Recovery from mental health conditions like OCD can take a long time. I have been trying to organize and clean my apartment ever since I moved in four years ago. I have made a ton of progress, and it has gradually gotten better, but the place still looks somewhat like a tornado ran through it. I still sometimes have the urge to confess “sins” which are not actually sins, like buying something small for myself and worrying that I was selfish and overspent my budget. I still sometimes overexplain myself. I still avoid dishes. 

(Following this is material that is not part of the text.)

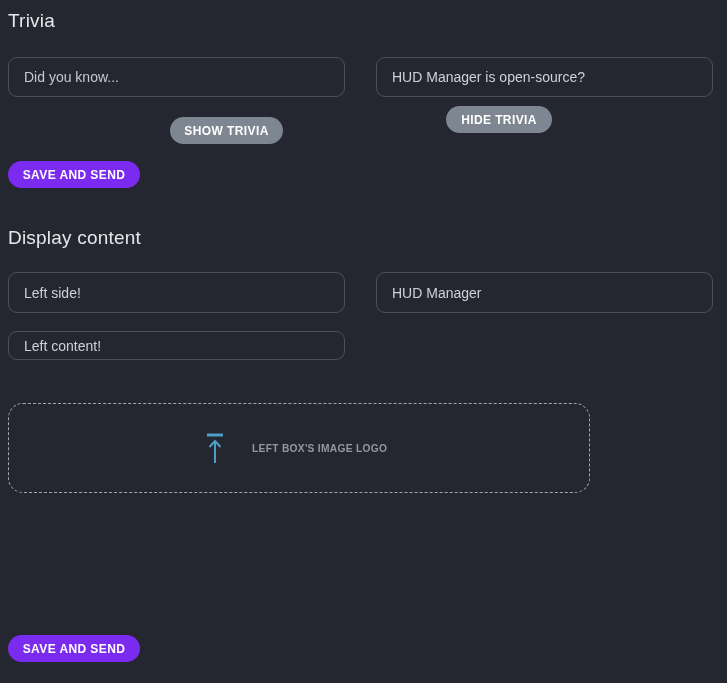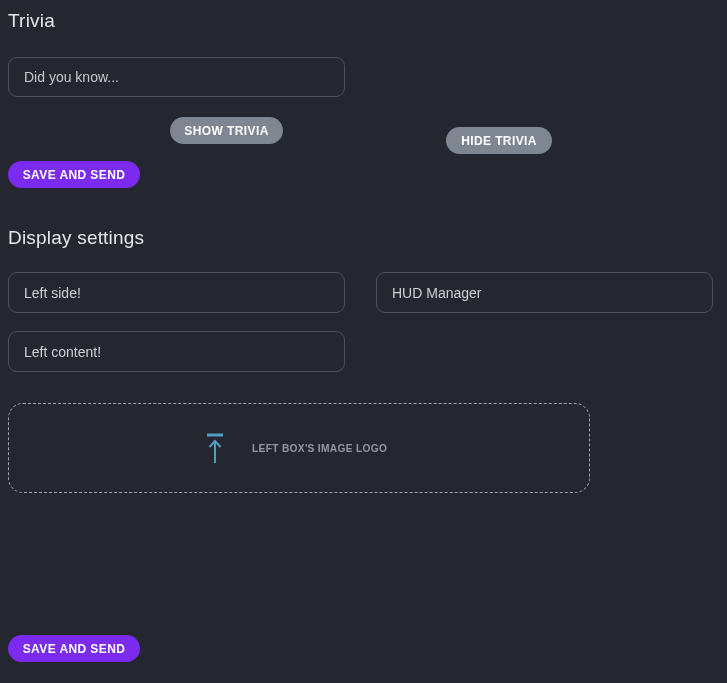"HUD Manager is open-source?" div.field { html: none -> <div> <input> </div> }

But I am not where I was last year, or the year before that, or three or even five years ago. Recovery is not a linear process. Often, it is two steps forward, three steps backward, another step forward, another step back, and so on. What’s important is the trajectory of your recovery, and this applies to not just OCD but to other mental health conditions as well such as bipolar disorder, eating disorders, and addiction. 

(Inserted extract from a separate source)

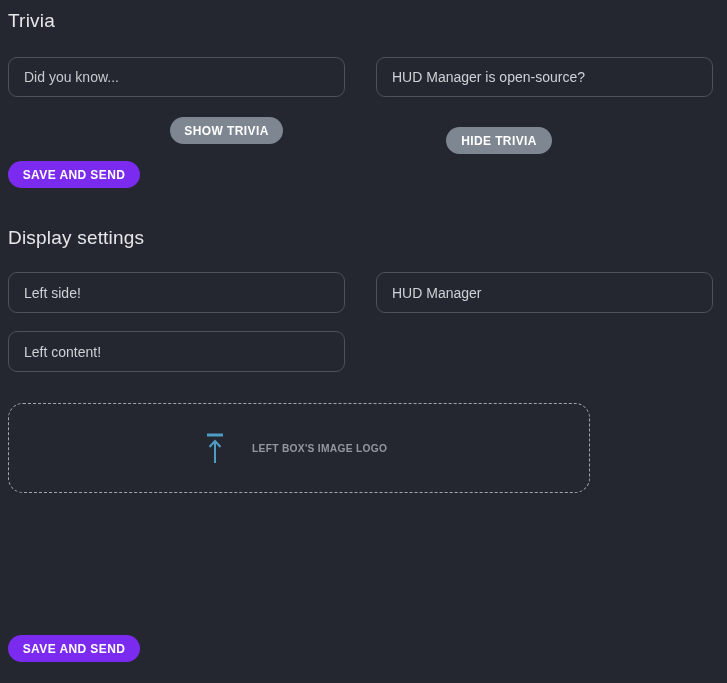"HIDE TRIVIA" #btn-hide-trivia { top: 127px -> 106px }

OCD will likely be a lifelong battle for me. But the prognosis is positive. OCD has an effective, evidence-based treatment called exposure and response prevention, where you deliberately trigger your obsessive fears in a hierarchal way and refrain from doing compulsions. It’s a challenging treatment involving a lot of uncomfortable emotions, but ERP works in most cases, often in conjunction with psychiatric medications. OCD can be managed. 


To anyone reading this who has OCD, there is hope. You can get better, as I have, even if it feels slow sometimes. To anyone reading this who does not have OCD, you probably know someone who has it, as about 1 in 100 adults has OCD. And I want you to understand that OCD is a complex disorder that is not a quirk, and does not involve being “neat, tidy, and organized.”


Together, we can help eradicate stigma about OCD and other mental health conditions and help lead others to effective, evidence-based treatment. Thank you for reading!